### ACTIVITY
Reproduce the listing exactly. Omit pictures.

### RECORDS SUPPLIED
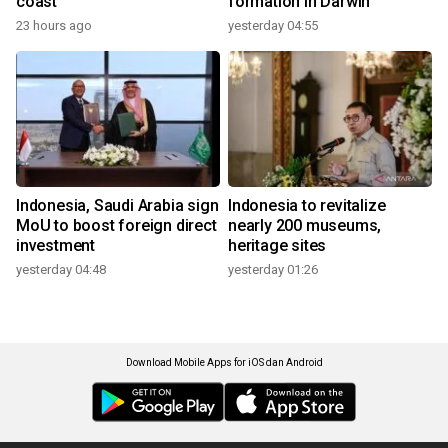
coast
formation in Darwin
23 hours ago
yesterday 04:55
Indonesia, Saudi Arabia sign
Indonesia to revitalize
MoU to boost foreign direct
nearly 200 museums,
investment
heritage sites
yesterday 04:48
yesterday 01:26
Download Mobile Apps for iOS dan Android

### TASK OUTPUT
coast
formation in Darwin
23 hours ago
yesterday 04:55
Indonesia, Saudi Arabia sign
Indonesia to revitalize
MoU to boost foreign direct
nearly 200 museums,
investment
heritage sites
yesterday 04:48
yesterday 01:26
Download Mobile Apps for iOS dan Android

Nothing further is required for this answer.